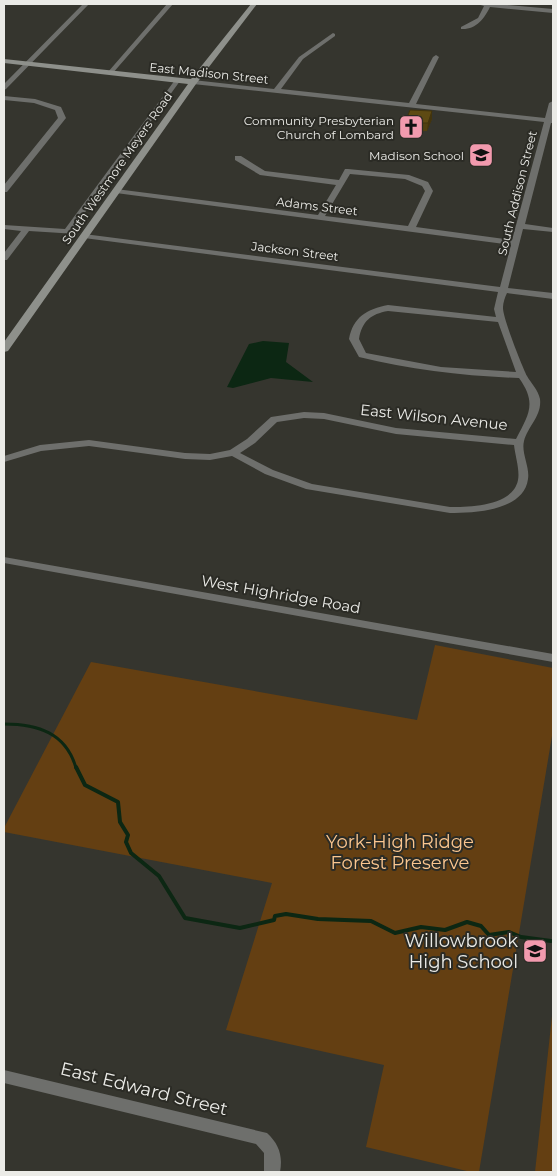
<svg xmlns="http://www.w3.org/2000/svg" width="557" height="1176" viewBox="0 0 557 1176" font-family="Montserrat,sans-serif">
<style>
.green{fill:#643f12}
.water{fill:#0c2713}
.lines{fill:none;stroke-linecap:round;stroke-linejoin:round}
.stream-far1{stroke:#0c2713;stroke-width:3}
.stream{stroke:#0c2713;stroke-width:4}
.street{fill:#6e6f6c;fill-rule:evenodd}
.secondary{fill:#8e908b;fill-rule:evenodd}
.wall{fill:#514010}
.shaded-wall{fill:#42340d}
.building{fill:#5e4a13;stroke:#42340d}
.labels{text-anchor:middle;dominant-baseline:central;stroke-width:4;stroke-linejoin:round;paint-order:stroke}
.far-street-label{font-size:12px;fill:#ebebe7;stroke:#2b2b25}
.far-poi-label{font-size:12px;fill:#ebebe7;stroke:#2b2b25;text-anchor:end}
.street-label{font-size:15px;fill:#ebebe7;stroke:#2b2b25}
.near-park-label{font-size:18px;fill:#fbc68f;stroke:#2b2b25}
.near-poi-label{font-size:18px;fill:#ebebe7;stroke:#2b2b25;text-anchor:end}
.near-street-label{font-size:18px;fill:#ebebe7;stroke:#2b2b25}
</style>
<rect width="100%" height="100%" fill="#35352e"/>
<path class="green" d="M435,645L553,668V730L479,1172H471L366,1147L384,1065L226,1030L272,883L4,832V828L91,662L417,720Z
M553,1007V1172H535Z"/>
<path class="water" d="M263,341L289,343L286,362L313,382L271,378L233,388L227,387L249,344Z"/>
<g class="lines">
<path class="stream-far1" d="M4,724C38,724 66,733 76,768"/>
<path class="stream" d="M76,767L85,785L118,802L120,822L128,835L126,842L131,853L159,876L185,918L240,928L274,920L275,916L286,914L318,919L371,921L395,933L421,927L445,930L467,922L481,926L489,935L509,932L521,937L551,941"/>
<path class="street" d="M83,4H89L6,89L4,90V84Z
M167,4H173L112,74H108V72Z
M477,4H497L553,9V13L490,7C484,19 476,30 461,29V27L478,18L484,6Z
M333,33L335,34V36L303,59L281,89L409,103L433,57L436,55L439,57L416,104L545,118L549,103L553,101V123H551L525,224L553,228V232L523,229L508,288L553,293V299L507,293C505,297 503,303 503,307C502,316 522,366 527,376C531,383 538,390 540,399C542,416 528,426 524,441C521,453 530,467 528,479C524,511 474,513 450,513L306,489L265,474L232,456L210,460L185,459L89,446L41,451L4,462V456L40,445L89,440L185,453L210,454L230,450L247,439L271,417L304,412L324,413L396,428L516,439C529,414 537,403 519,378C465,376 411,370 359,357L349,339C353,317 367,309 388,305L496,317L494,309L498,292L84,238L80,236L84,234L500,287L511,245L116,193L112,191L116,189L318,215L336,185L260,175L235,160V156H241L265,171L339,180L345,169H348L409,175L428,182L433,191L416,227L512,240L544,122L193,84L190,82L193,80L274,89L299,57ZM350,174L405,179L422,186L425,191L408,226L325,216ZM388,311L498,322L516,372L441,367L366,353L359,339C362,321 371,314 388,311ZM304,418L324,419L396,434L514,445C515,455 520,470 518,480C513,506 470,507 450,507L312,484L273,470L240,453L255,443L277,422Z
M175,80L180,81L73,229L77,230V234L29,231L7,260H4V253L21,231L4,229V225L65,229Z
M4,96L35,99L61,107L66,118L7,192H4V185L58,118L55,110L34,103L4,100Z
M4,557L553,654V662L4,563Z
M4,1070L267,1133C279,1144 283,1156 280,1172H264V1153L256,1144L4,1083Z"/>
<path class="secondary" d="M251,4H257L196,84L8,351L4,352V342L188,84L4,63V59L191,79Z"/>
</g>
<path class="wall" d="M432,111V119L427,131L404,132L405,123Z"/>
<path class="shaded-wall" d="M432,111V119L427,131L428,123Z"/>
<path class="building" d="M410,110L432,111L428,123H405Z"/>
<defs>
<symbol id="church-square" viewBox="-11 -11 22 22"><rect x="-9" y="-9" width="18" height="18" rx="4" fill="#f29aae" stroke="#2b2b25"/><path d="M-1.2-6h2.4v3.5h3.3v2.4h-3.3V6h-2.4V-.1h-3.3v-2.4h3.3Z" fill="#111"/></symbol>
<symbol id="school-square" viewBox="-11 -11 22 22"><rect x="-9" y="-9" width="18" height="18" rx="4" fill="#f29aae" stroke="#2b2b25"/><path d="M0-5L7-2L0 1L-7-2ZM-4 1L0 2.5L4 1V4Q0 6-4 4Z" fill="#111"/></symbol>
</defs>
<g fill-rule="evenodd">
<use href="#church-square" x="397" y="113" width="28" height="28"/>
<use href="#school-square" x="467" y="141" width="28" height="28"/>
<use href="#school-square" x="521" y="937" width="28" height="28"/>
</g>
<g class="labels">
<g class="far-street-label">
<text transform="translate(209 73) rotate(6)">East Madison Street</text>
<text transform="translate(117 168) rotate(-55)">South Westmore Meyers Road</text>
<text transform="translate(517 193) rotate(-76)">South Addison Street</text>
<text transform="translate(317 206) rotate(7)">Adams Street</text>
<text transform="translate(295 251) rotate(7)">Jackson Street</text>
</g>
<g class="far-poi-label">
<text x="394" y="120">Community Presbyterian<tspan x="394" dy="14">Church of Lombard</tspan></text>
<text x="464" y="155">Madison School</text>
</g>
<g class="street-label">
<text transform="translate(434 417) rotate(6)">East Wilson Avenue</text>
<text transform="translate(281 594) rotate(10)">West Highridge Road</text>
</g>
<g class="near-park-label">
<text x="400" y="842">York-High Ridge<tspan x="400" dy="21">Forest Preserve</tspan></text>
</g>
<g class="near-poi-label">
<text x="518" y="941">Willowbrook<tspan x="518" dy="21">High School</tspan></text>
</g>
<g class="near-street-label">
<text transform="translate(144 1089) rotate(14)">East Edward Street</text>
</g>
</g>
<rect width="557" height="1176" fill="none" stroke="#ebebe7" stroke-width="10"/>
</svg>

__Problem__
Reproduce all entries without any change, and omit the pictures.

__Response__
<svg xmlns="http://www.w3.org/2000/svg" width="557" height="1176" viewBox="0 0 557 1176" font-family="Montserrat,sans-serif">
<style>
.green{fill:#643f12}
.water{fill:#0c2713}
.lines{fill:none;stroke-linecap:round;stroke-linejoin:round}
.stream-far1{stroke:#0c2713;stroke-width:3}
.stream{stroke:#0c2713;stroke-width:4}
.street{fill:#6e6f6c;fill-rule:evenodd}
.secondary{fill:#8e908b;fill-rule:evenodd}
.wall{fill:#514010}
.shaded-wall{fill:#42340d}
.building{fill:#5e4a13;stroke:#42340d}
.labels{text-anchor:middle;dominant-baseline:central;stroke-width:4;stroke-linejoin:round;paint-order:stroke}
.far-street-label{font-size:12px;fill:#ebebe7;stroke:#2b2b25}
.far-poi-label{font-size:12px;fill:#ebebe7;stroke:#2b2b25;text-anchor:end}
.street-label{font-size:15px;fill:#ebebe7;stroke:#2b2b25}
.near-park-label{font-size:18px;fill:#fbc68f;stroke:#2b2b25}
.near-poi-label{font-size:18px;fill:#ebebe7;stroke:#2b2b25;text-anchor:end}
.near-street-label{font-size:18px;fill:#ebebe7;stroke:#2b2b25}
</style>
<rect width="100%" height="100%" fill="#35352e"/>
<path class="green" d="M435,645L553,668V730L479,1172H471L366,1147L384,1065L226,1030L272,883L4,832V828L91,662L417,720Z
M553,1007V1172H535Z"/>
<path class="water" d="M263,341L289,343L286,362L313,382L271,378L233,388L227,387L249,344Z"/>
<g class="lines">
<path class="stream-far1" d="M4,724C38,724 66,733 76,768"/>
<path class="stream" d="M76,767L85,785L118,802L120,822L128,835L126,842L131,853L159,876L185,918L240,928L274,920L275,916L286,914L318,919L371,921L395,933L421,927L445,930L467,922L481,926L489,935L509,932L521,937L551,941"/>
<path class="street" d="M83,4H89L6,89L4,90V84Z
M167,4H173L112,74H108V72Z
M477,4H497L553,9V13L490,7C484,19 476,30 461,29V27L478,18L484,6Z
M333,33L335,34V36L303,59L281,89L409,103L433,57L436,55L439,57L416,104L545,118L549,103L553,101V123H551L525,224L553,228V232L523,229L508,288L553,293V299L507,293C505,297 503,303 503,307C502,316 522,366 527,376C531,383 538,390 540,399C542,416 528,426 524,441C521,453 530,467 528,479C524,511 474,513 450,513L306,489L265,474L232,456L210,460L185,459L89,446L41,451L4,462V456L40,445L89,440L185,453L210,454L230,450L247,439L271,417L304,412L324,413L396,428L516,439C529,414 537,403 519,378C465,376 411,370 359,357L349,339C353,317 367,309 388,305L496,317L494,309L498,292L84,238L80,236L84,234L500,287L511,245L116,193L112,191L116,189L318,215L336,185L260,175L235,160V156H241L265,171L339,180L345,169H348L409,175L428,182L433,191L416,227L512,240L544,122L193,84L190,82L193,80L274,89L299,57ZM350,174L405,179L422,186L425,191L408,226L325,216ZM388,311L498,322L516,372L441,367L366,353L359,339C362,321 371,314 388,311ZM304,418L324,419L396,434L514,445C515,455 520,470 518,480C513,506 470,507 450,507L312,484L273,470L240,453L255,443L277,422Z
M175,80L180,81L73,229L77,230V234L29,231L7,260H4V253L21,231L4,229V225L65,229Z
M4,96L35,99L61,107L66,118L7,192H4V185L58,118L55,110L34,103L4,100Z
M4,557L553,654V662L4,563Z
M4,1070L267,1133C279,1144 283,1156 280,1172H264V1153L256,1144L4,1083Z"/>
<path class="secondary" d="M251,4H257L196,84L8,351L4,352V342L188,84L4,63V59L191,79Z"/>
</g>
<path class="wall" d="M432,111V119L427,131L404,132L405,123Z"/>
<path class="shaded-wall" d="M432,111V119L427,131L428,123Z"/>
<path class="building" d="M410,110L432,111L428,123H405Z"/>
<defs>
<symbol id="church-square" viewBox="-11 -11 22 22"><rect x="-9" y="-9" width="18" height="18" rx="4" fill="#f29aae" stroke="#2b2b25"/><path d="M-1.2-6h2.4v3.5h3.3v2.4h-3.3V6h-2.4V-.1h-3.3v-2.4h3.3Z" fill="#111"/></symbol>
<symbol id="school-square" viewBox="-11 -11 22 22"><rect x="-9" y="-9" width="18" height="18" rx="4" fill="#f29aae" stroke="#2b2b25"/><path d="M0-5L7-2L0 1L-7-2ZM-4 1L0 2.5L4 1V4Q0 6-4 4Z" fill="#111"/></symbol>
</defs>
<g fill-rule="evenodd">
<use href="#church-square" x="397" y="113" width="28" height="28"/>
<use href="#school-square" x="467" y="141" width="28" height="28"/>
<use href="#school-square" x="521" y="937" width="28" height="28"/>
</g>
<g class="labels">
<g class="far-street-label">
<text transform="translate(209 73) rotate(6)">East Madison Street</text>
<text transform="translate(117 168) rotate(-55)">South Westmore Meyers Road</text>
<text transform="translate(517 193) rotate(-76)">South Addison Street</text>
<text transform="translate(317 206) rotate(7)">Adams Street</text>
<text transform="translate(295 251) rotate(7)">Jackson Street</text>
</g>
<g class="far-poi-label">
<text x="394" y="120">Community Presbyterian<tspan x="394" dy="14">Church of Lombard</tspan></text>
<text x="464" y="155">Madison School</text>
</g>
<g class="street-label">
<text transform="translate(434 417) rotate(6)">East Wilson Avenue</text>
<text transform="translate(281 594) rotate(10)">West Highridge Road</text>
</g>
<g class="near-park-label">
<text x="400" y="842">York-High Ridge<tspan x="400" dy="21">Forest Preserve</tspan></text>
</g>
<g class="near-poi-label">
<text x="518" y="941">Willowbrook<tspan x="518" dy="21">High School</tspan></text>
</g>
<g class="near-street-label">
<text transform="translate(144 1089) rotate(14)">East Edward Street</text>
</g>
</g>
<rect width="557" height="1176" fill="none" stroke="#ebebe7" stroke-width="10"/>
</svg>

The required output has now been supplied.